Brandywine Falls – Lightroom Camera App

It should also be pointed out that you can use a tripod mount with your iPhone and  a camera app such as Lightroom or Camera + 2 to take a true long exposure, as shown in the photo above, in which I used the Adobe Lightroom camera app and an exposure of 2 seconds. There are no blending artifacts in this image because a single exposure was used, and the iPhone was mounted on my Gitzo tripod to eliminate any camera movement.   

Regretfully, my Winter Photography Workshop scheduled for today, January 25, at The Holden Arboretum has been postponed due to the warm weather and steady rain we’ve experienced in the last couple of days.

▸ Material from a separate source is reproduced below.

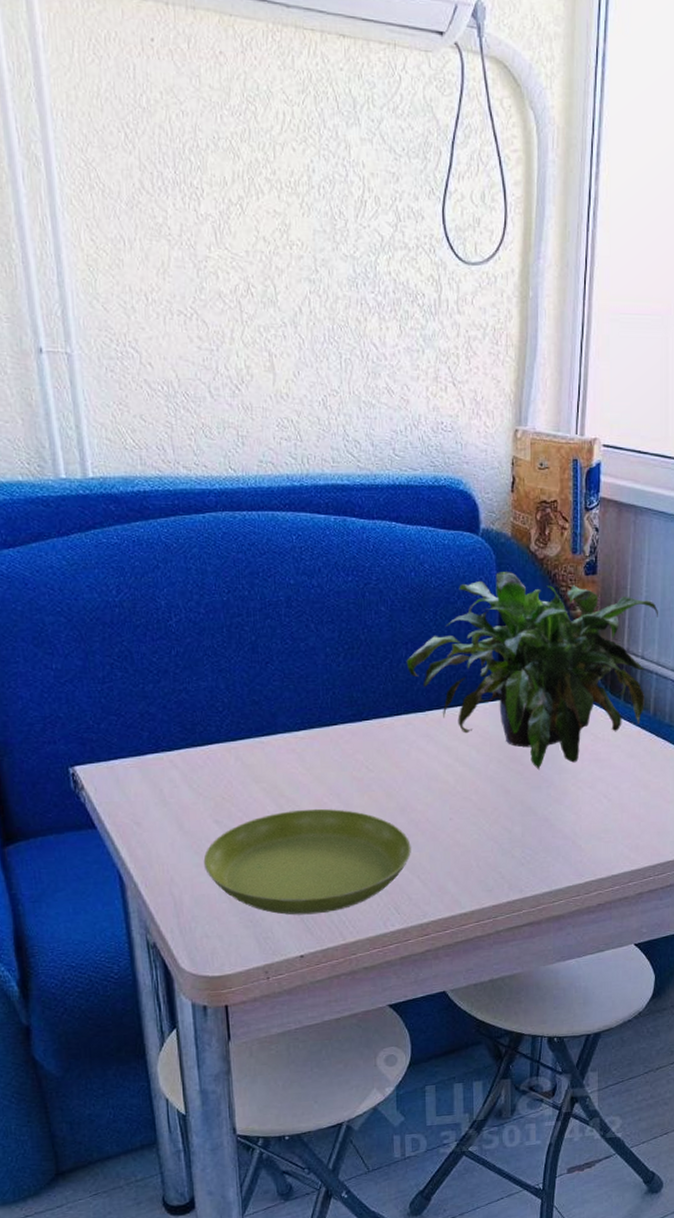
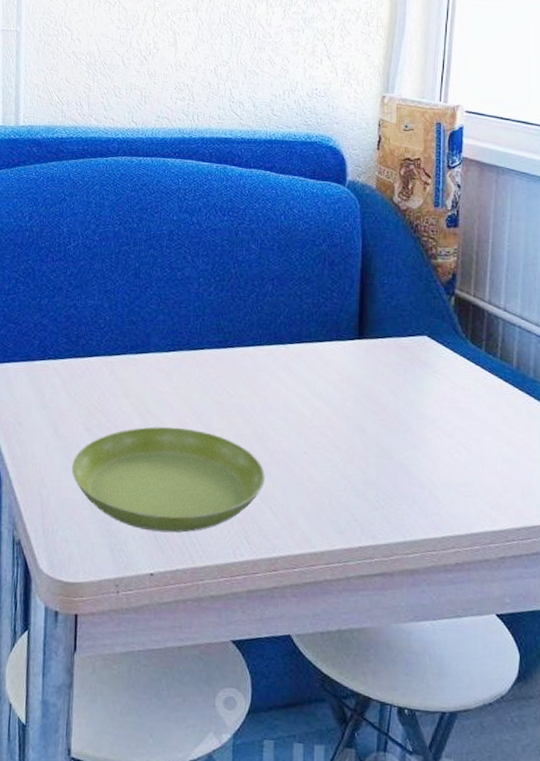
potted plant: present [406,572,658,770] -> none [271,220,521,413]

We have rescheduled this workshop for Saturday, February 22 – let’s hope that colder, snowy weather occurs prior to this date. Meanwhile, if you would like more information on waterfall photography check out my book, A Photographer’s Guide to Ohio – Volume 1, which includes a chapter on waterfall photography and detailed information on fifteen of my favorite Ohio waterfalls (another five Ohio waterfalls are profiled in Volume 2).  

I feel very privileged to have witnessed the profound changes in camera technology that have taken place during the past few decades, and I look forward to what the next few years will bring. In the meantime, whether you use a view camera, a Nikon/Canon/Sony digital SLR/mirrorless camera, or your smartphone, I wish you all success with your waterfall photography, and may great light accompany your travels.               






This Post Has 4 Comments

  1. Hey Ian. Your site just popped up on my screen. Those are great shots of Brandywine falls. I got some great ones of it iced up in 2018. Got the same thing at the old power dam. Your comments about the Iphone 11 may cause me to buy one. headed back to Ohio this weekend. May see you at the Beaver Pond. Lots of sighting of the River Otters.
    Take care.

  2. Hi Lonnie,

    Happy New Year from Ohio, where the weather is dreary, although we’ve been getting mild winter weather this year with very little snow. I would be happy to meet you on the boardwalk at the Beaver Pond if you would like to chat about the new iPhone 11 Pro, which has a great camera system. You can call my cell phone at (330)-283-1696 or home/office at (330)-920-7401.

    Ian Adams

  3. Ian, this brings up an interesting conundrum. My very old but once serviceable Nikon 18-35mm zoom has given up the ghost. I was eyeing the replacement lens, the f4. It’s cost is about $1000. This is a lens that would be used sparingly but surely enjoyed. For roughly that price I could have a new iPhone 11 pro that would be in constant use, every day. The Nikkor lens would last many years but the iPhone would only be used for 4-5 at most. You pointed out that the best camera is the one you have with you.

  4. Hi Jack,

    Hope you are doing well in this mild but dreary winter weather.

    A new iPhone 11 Pro is the equivalent of a Nikon 13-56mm in coverage, is much more fun to use, and unless you need to make giant prints the image quality is more than adequate. You can share your iPhone photos immediately – ever tried to post a photo directly from your Nikon??? As you point out, you will use the iPhone 11 Pro constantly, every day, and it only weighs 5.6 ounces. This is a no-brainer – buy the iPhone 11 Pro!